* PROBLEM TO SOLVE *
In the data that follows, every line containing the word "Organisationsstellen" should be returned.

* DATA EXTRACT *

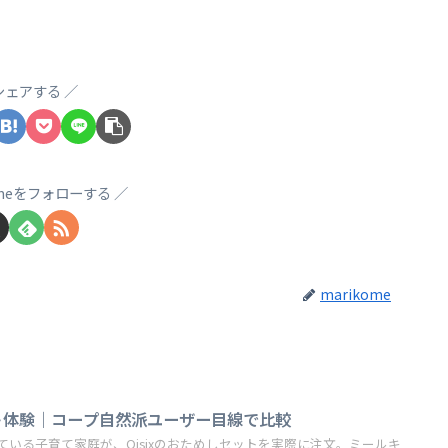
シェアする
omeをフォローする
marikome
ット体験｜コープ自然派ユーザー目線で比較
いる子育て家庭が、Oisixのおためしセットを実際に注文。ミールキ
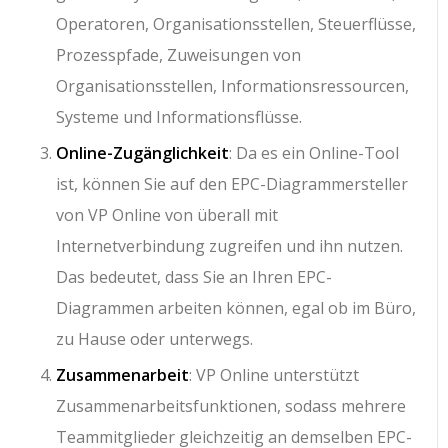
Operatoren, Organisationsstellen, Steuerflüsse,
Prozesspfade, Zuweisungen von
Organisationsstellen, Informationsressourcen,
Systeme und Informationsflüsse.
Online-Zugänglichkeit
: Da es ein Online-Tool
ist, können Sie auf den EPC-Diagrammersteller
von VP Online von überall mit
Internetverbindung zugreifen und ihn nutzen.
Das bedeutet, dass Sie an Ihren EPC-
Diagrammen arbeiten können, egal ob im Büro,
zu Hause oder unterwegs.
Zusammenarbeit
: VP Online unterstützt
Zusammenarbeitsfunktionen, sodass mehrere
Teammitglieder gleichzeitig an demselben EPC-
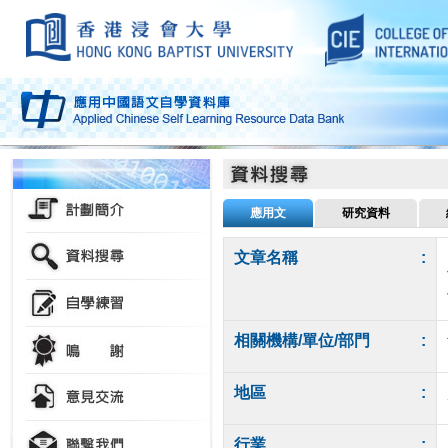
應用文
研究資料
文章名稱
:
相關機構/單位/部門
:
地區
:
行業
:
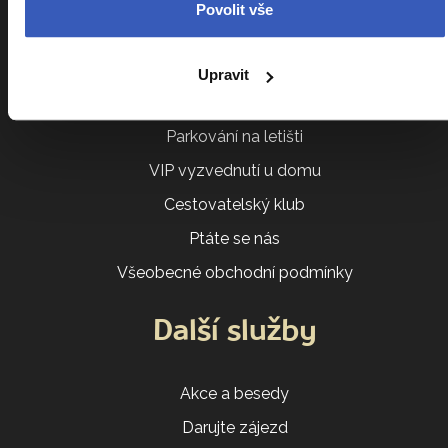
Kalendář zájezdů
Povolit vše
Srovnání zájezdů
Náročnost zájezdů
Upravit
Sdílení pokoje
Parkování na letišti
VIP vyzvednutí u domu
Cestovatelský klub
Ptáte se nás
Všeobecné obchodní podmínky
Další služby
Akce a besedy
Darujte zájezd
--
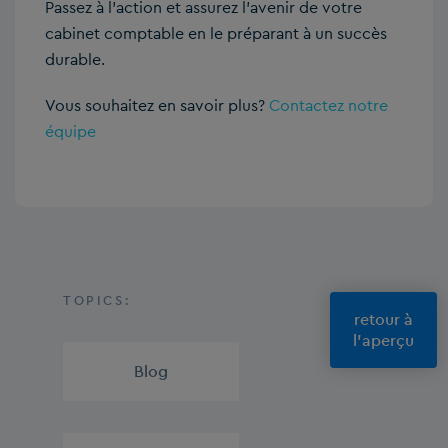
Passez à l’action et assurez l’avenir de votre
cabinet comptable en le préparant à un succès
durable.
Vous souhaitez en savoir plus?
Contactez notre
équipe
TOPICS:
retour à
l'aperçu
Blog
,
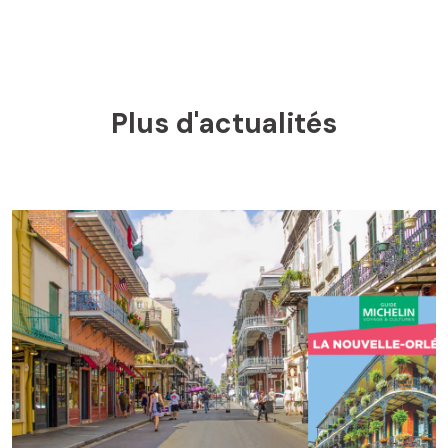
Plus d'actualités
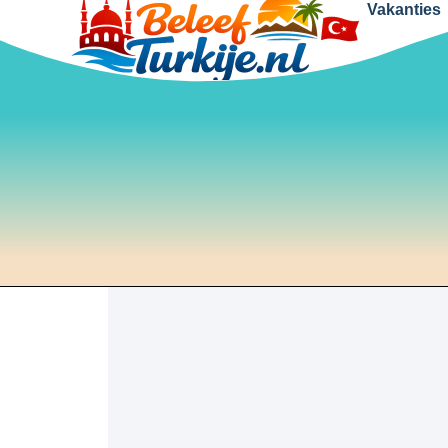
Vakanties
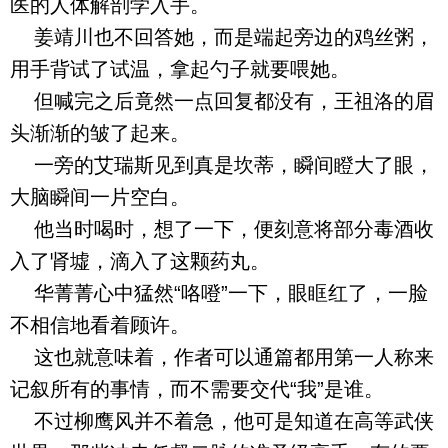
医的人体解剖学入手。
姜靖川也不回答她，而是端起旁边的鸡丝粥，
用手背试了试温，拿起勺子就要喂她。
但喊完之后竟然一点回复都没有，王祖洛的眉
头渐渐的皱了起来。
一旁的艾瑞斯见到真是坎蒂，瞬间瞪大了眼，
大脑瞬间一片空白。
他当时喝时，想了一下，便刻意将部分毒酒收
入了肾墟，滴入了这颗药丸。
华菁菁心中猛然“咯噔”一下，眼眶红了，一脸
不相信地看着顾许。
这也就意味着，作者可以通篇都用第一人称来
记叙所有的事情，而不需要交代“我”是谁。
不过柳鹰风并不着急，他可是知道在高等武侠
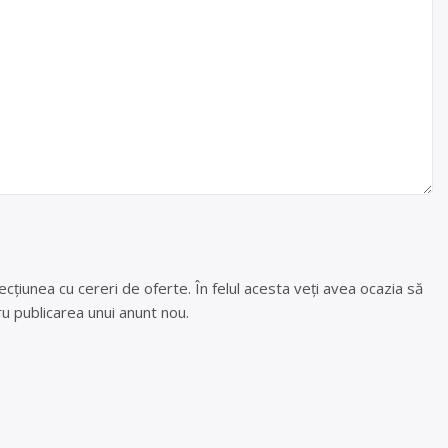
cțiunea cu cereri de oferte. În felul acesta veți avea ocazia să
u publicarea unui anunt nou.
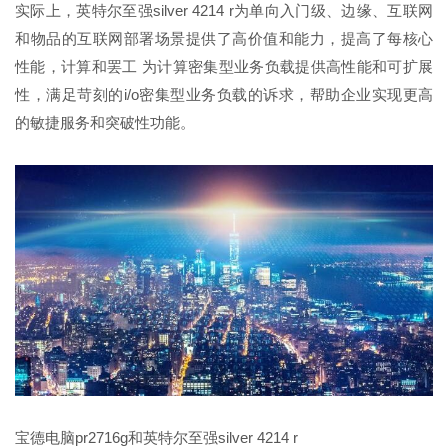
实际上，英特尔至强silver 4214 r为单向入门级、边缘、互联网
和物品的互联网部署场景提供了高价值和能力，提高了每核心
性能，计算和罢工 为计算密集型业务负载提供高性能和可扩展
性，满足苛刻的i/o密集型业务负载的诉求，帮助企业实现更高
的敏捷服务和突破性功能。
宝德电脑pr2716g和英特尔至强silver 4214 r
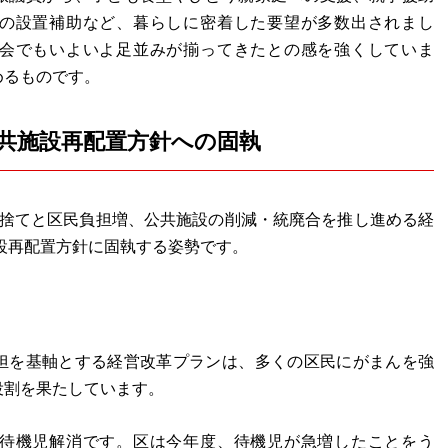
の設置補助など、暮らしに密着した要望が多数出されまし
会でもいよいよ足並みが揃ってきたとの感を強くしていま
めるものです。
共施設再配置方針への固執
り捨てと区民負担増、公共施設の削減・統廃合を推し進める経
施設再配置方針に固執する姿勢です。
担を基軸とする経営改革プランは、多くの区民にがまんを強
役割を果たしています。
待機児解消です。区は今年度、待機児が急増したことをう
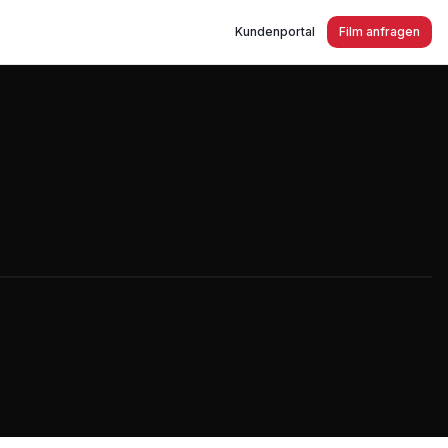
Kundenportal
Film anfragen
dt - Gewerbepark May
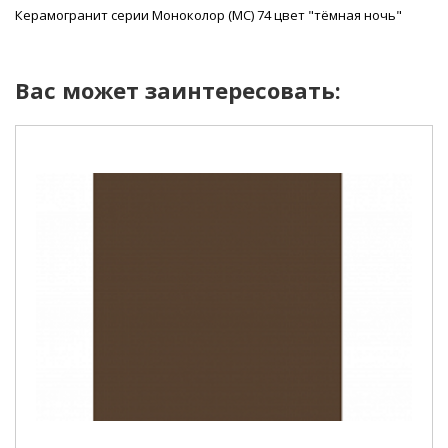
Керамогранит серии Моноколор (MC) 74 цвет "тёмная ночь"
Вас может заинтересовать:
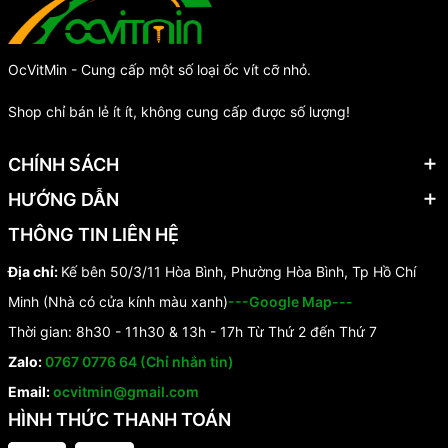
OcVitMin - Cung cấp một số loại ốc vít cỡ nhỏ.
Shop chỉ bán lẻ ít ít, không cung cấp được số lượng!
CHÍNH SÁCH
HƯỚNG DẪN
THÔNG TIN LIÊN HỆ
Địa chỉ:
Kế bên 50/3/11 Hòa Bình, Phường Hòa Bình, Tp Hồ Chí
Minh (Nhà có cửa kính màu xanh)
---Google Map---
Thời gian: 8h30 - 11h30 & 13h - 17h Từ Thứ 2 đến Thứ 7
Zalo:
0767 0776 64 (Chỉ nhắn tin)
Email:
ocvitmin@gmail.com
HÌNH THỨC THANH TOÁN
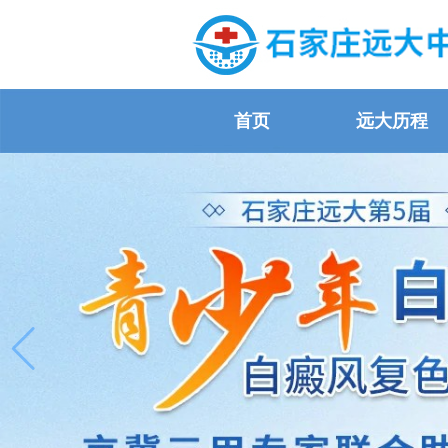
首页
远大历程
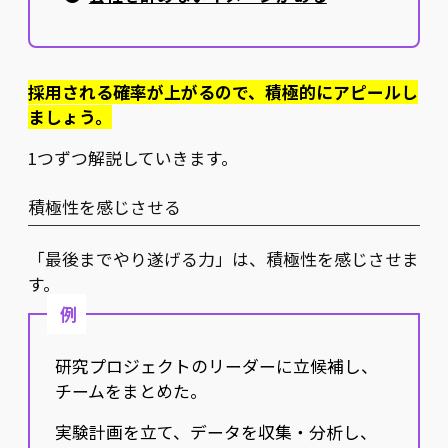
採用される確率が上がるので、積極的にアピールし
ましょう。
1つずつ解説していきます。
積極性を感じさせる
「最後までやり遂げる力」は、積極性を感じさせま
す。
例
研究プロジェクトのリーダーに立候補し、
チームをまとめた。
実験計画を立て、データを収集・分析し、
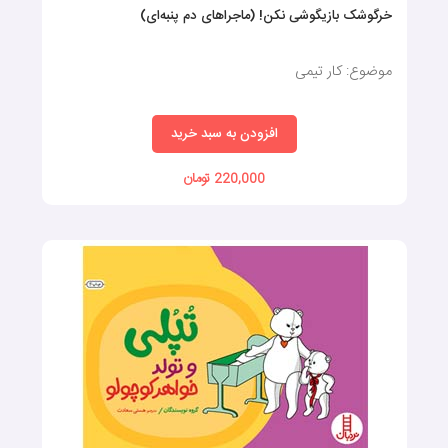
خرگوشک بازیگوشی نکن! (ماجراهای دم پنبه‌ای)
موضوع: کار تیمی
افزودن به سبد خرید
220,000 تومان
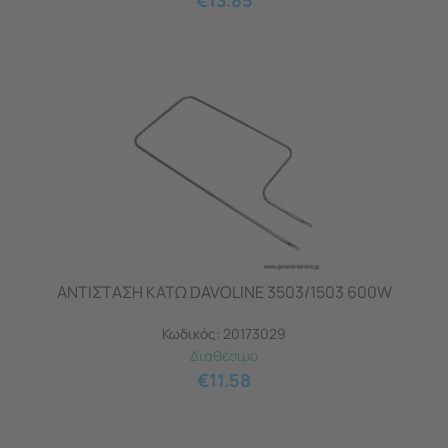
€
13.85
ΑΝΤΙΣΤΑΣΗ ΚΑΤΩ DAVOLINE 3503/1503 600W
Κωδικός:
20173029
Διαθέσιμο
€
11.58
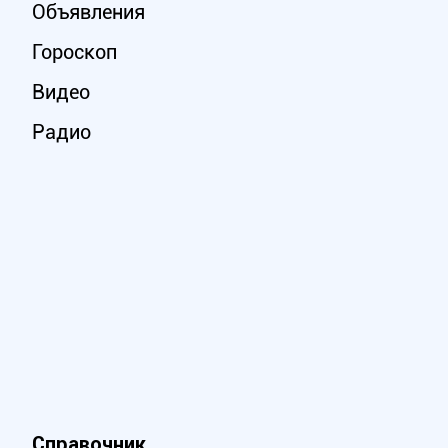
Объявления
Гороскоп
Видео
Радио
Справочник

* REPLY *
Operatoren, Organisationsstellen, Steuerflüsse,
Organisationsstellen, Informationsressourcen,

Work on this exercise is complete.